Since the Board's interpretation of 49 Pa. Code § 9.165 is consistent with the regulation's intent to restrict the employment of architects by engineering firms to nonarchitectural business purposes, we must inquire as to whether this regulation is contrary to the legislative intent espoused by the statutory scheme of the Architects Licensure Law. Serefeas v. Nationwide Insurance Co., 338 Pa. Superior Ct. 587, 488 A.2d 48 (1985); Tiani v. Department of Public Welfare, 86 Pa. Commonwealth Ct. 640, 486 A.2d 1016 (1985).
Petitioners urge us to hold that 49 Pa. Code § 9.165 directly contravenes Section 13(j) of the Law. However, we cannot view Section 13(j) in isolation, it must be read in pari materia with the rest of Section 13 to ascertain the legislative intent. Westmoreland Manor v. Department of Public Welfare, 91 Pa. Commonwealth Ct. 155, 496 A.2d 1282 (1985); 1 Pa. C.S. § 1932. The legislative scheme set up by Section 13 is quite simple, namely that individual architects or groups of architects who desire to practice architecture must do so as part of an "architectural firm," as defined by the firm ownership
[ 121 Pa. Commw. Page 601]
ship requirements of Sections 13(b) through (f). Section 13(j), if construed according to Petitioners' wishes, completely emasculates the rest of the statute. There is no reason for any firm to go through the requirements of becoming licensed as an architectural firm under Sections 13(b) through (f) if the firm can simply hire an architect under Section 13(j) who can offer the same services. We will not permit the exception to destroy the rule. 49 Pa. Code § 9.165 is consistent with the legislative intent of Section 13 to restrict the practice of architecture to architectural firms.

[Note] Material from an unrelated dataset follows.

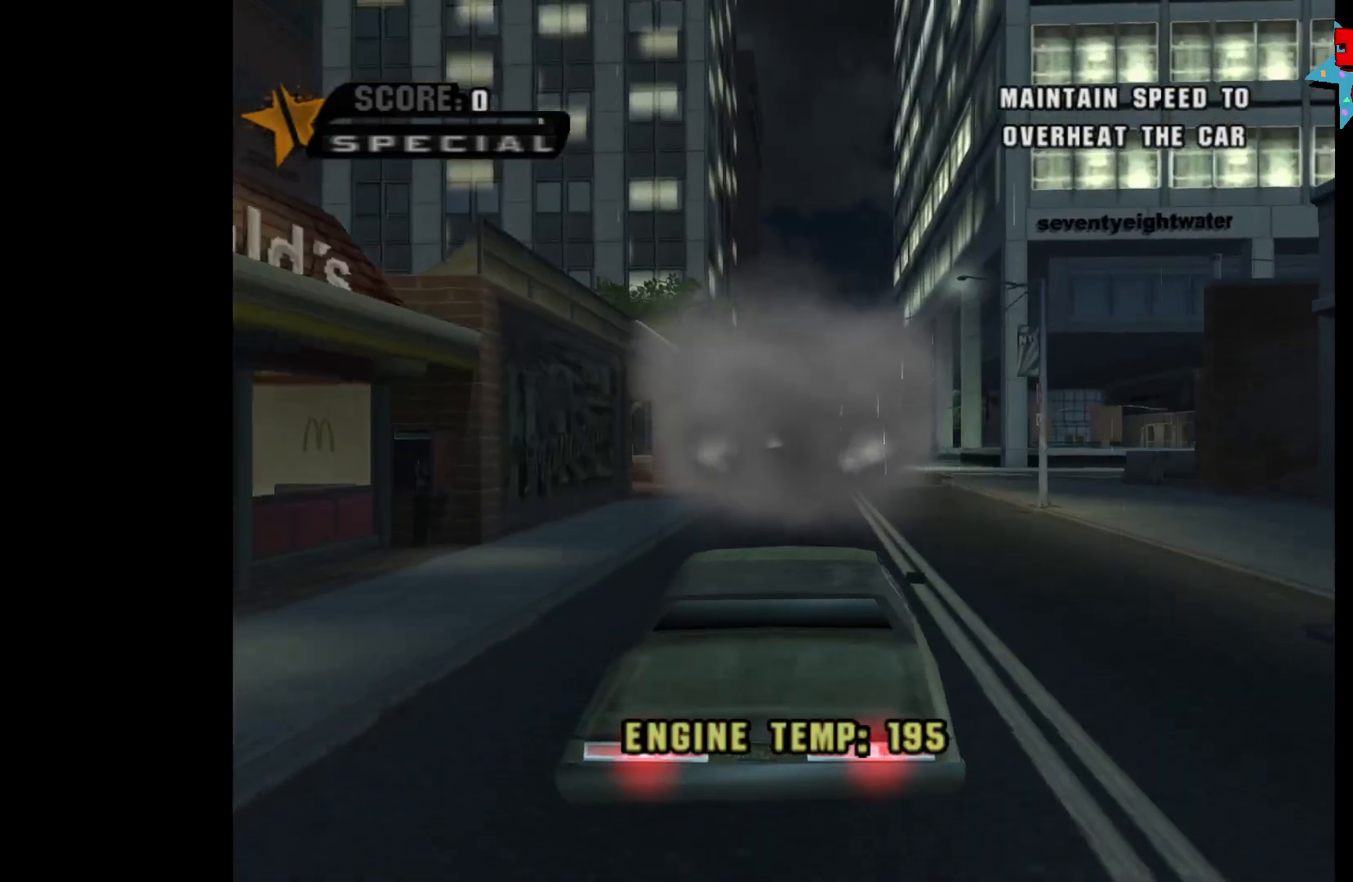
{"buttons": ["A"], "left_stick": "right", "right_stick": "center", "events": [[17, "left_stick", "center"], [450, "left_stick", "right"]]}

It is our obligation to reconcile, wherever possible, seemingly inconsistent statutes or regulations so as to give effect to each. Appeal of Yerger, 460 Pa. 537, 333 A.2d 902 (1975); In Re Appeal of Atlantic Richfield Co., 79 Pa. Commonwealth Ct. 285, 468 A.2d 1208 (1983). Section 13(j) permits an individual licensed architect to practice architecture as an employee of a non-architectural firm. It does not state that a non-architectural firm may practice architecture. 49 Pa. Code § 9.165 does prohibit a non-architectural firm from practicing architecture. The two provisions may be reconciled as permitting an individual architect to work for an engineering firm and practice architecture, so long as the engineering firm uses the architect for its own internal purposes and does not propose to market architectural services to the public at large.
This interpretation is consistent with the Board's promulgation at 16 Pa. Bulletin 1657 (1987) and comports with the general statutory scheme of Section 13 of the Law that only architectural firms may offer architectural services to the public. 49 Pa. Code § 9.165 does not conflict with the individual's right as an architect under Section 13(j) to work for a non-architectural or engineering firm. Rather it restricts the firm's options as to what it can do with this employee's services. But Section 13(j) is not intended to protect the non-architectural
[ 121 Pa. Commw. Page 602]
firm, it speaks to the rights of the individual architect. Consequently, Petitioners cannot use Section 13(j) as a defense against 49 Pa. Code § 9.165 in order to evade the remaining provisions of Section 13 of the Law. Summary judgment is properly granted to Respondents.
Now, December 9, 1988, Respondents' motion for summary judgment is granted and Petitioners' motion for summary judgment is denied.
Respondents' motion granted. Petitioners' motion denied.